Patty Carter earned her M.S.W. from Smith College in 1996. She began in community mental health as an in-home therapist in Newport News, VA, working with at-risk children and adolescents. She became fascinated by child and adolescent development and pursued advanced training through a one-year Fellowship at the Yale Child Study Center. This program included outpatient care, an interdisciplinary team for young children (3-5 years), weekly observations at a daycare center, and school-based therapy students in New Haven Public Schools.

From 2000–2002, Carter was a clinical instructor in the Department of Family and Community Medicine at Eastern Virginia Medical School in Norfolk, VA. She oversaw behavioral health training for twenty family practice residents, delivered didactic lectures, and rounded in the hospital with the medical team. While teaching, she maintained a small private practice. During this time she was assigned a mentor from the American Psychoanalytic Association and received supervision from Donald Stevenson, M.D., a psychoanalyst in Norfolk, VA.

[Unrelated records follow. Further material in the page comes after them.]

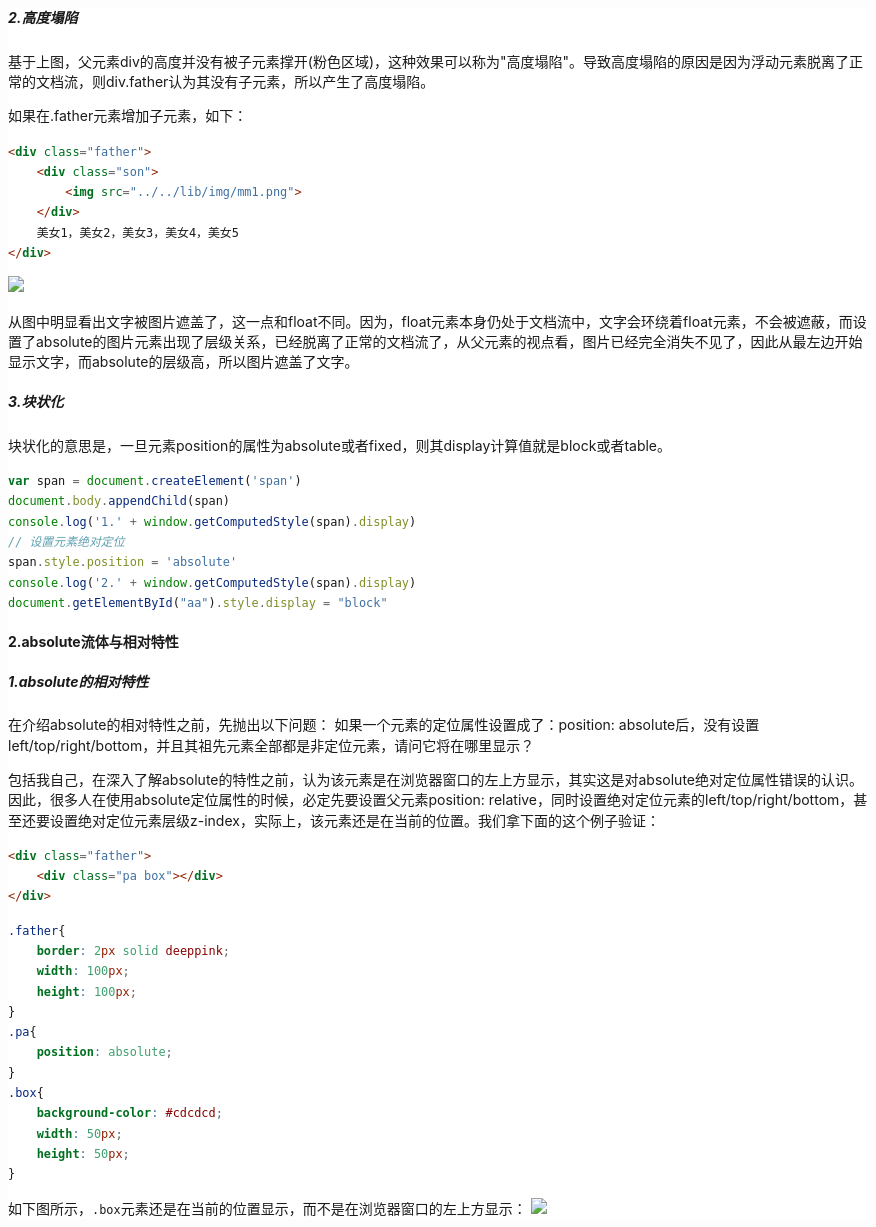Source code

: ##### 2.高度塌陷

基于上图，父元素div的高度并没有被子元素撑开(粉色区域)，这种效果可以称为"高度塌陷"。导致高度塌陷的原因是因为浮动元素脱离了正常的文档流，则div.father认为其没有子元素，所以产生了高度塌陷。

如果在.father元素增加子元素，如下：
```html
<div class="father">
    <div class="son">
        <img src="../../lib/img/mm1.png">
    </div>
    美女1，美女2，美女3，美女4，美女5
</div>
```
![](../images/position-15.png)

从图中明显看出文字被图片遮盖了，这一点和float不同。因为，float元素本身仍处于文档流中，文字会环绕着float元素，不会被遮蔽，而设置了absolute的图片元素出现了层级关系，已经脱离了正常的文档流了，从父元素的视点看，图片已经完全消失不见了，因此从最左边开始显示文字，而absolute的层级高，所以图片遮盖了文字。

##### 3.块状化
块状化的意思是，一旦元素position的属性为absolute或者fixed，则其display计算值就是block或者table。

```javascript
var span = document.createElement('span')
document.body.appendChild(span)
console.log('1.' + window.getComputedStyle(span).display)
// 设置元素绝对定位
span.style.position = 'absolute'
console.log('2.' + window.getComputedStyle(span).display)
document.getElementById("aa").style.display = "block"

```
#### 2.absolute流体与相对特性

##### 1.absolute的相对特性
在介绍absolute的相对特性之前，先抛出以下问题： 如果一个元素的定位属性设置成了：position: absolute后，没有设置left/top/right/bottom，并且其祖先元素全部都是非定位元素，请问它将在哪里显示？

包括我自己，在深入了解absolute的特性之前，认为该元素是在浏览器窗口的左上方显示，其实这是对absolute绝对定位属性错误的认识。因此，很多人在使用absolute定位属性的时候，必定先要设置父元素position: relative，同时设置绝对定位元素的left/top/right/bottom，甚至还要设置绝对定位元素层级z-index，实际上，该元素还是在当前的位置。我们拿下面的这个例子验证：

```html
<div class="father">
    <div class="pa box"></div>
</div>
```

```css
.father{
    border: 2px solid deeppink;
    width: 100px;
    height: 100px;
}
.pa{
    position: absolute;
}
.box{
    background-color: #cdcdcd;
    width: 50px;
    height: 50px;
}
```
如下图所示，`.box`元素还是在当前的位置显示，而不是在浏览器窗口的左上方显示：
![](../images/position-16.png)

She has practiced in different parts of the country - from rural towns in Maine to the cities of Virginia Beach and Memphis. From 2013-2025 Carter ran a solo practice in Williamstown, MA and was paneled on three Medicaid-subsidized insurances (MassHealth) to make her services accessible to low-income children. She recently joined a small group practice at 413 Theraworks in North Adams, MA where she is an outpatient therapist and supervises social workers working toward independent licensure.